BEGIN Supplied entries
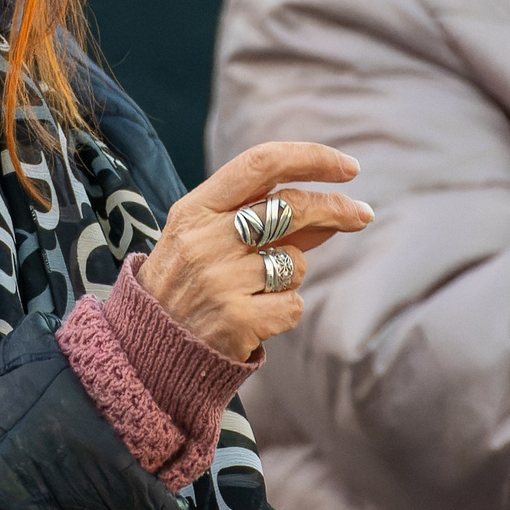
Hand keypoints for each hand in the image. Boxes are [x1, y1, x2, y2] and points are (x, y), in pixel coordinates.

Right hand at [137, 143, 373, 361]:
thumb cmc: (186, 285)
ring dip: (292, 273)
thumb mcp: (209, 240)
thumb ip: (266, 222)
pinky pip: (293, 304)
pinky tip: (256, 317)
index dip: (311, 158)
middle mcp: (205, 239)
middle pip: (290, 207)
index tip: (348, 167)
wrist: (146, 351)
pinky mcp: (236, 320)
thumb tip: (334, 212)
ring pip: (296, 262)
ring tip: (257, 290)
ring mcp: (220, 280)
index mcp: (195, 209)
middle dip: (335, 208)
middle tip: (362, 215)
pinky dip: (285, 309)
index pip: (260, 164)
END Supplied entries
→ **Work item**: Look through the entries above. Copy each line in which the string "hand" occurs.

→ **Response to the task**:
Hand keypoints for each hand in the image. Boxes are [x1, y1, x2, y2] and points are (x, y), in pixel coordinates.
Right hand at [137, 143, 373, 361]:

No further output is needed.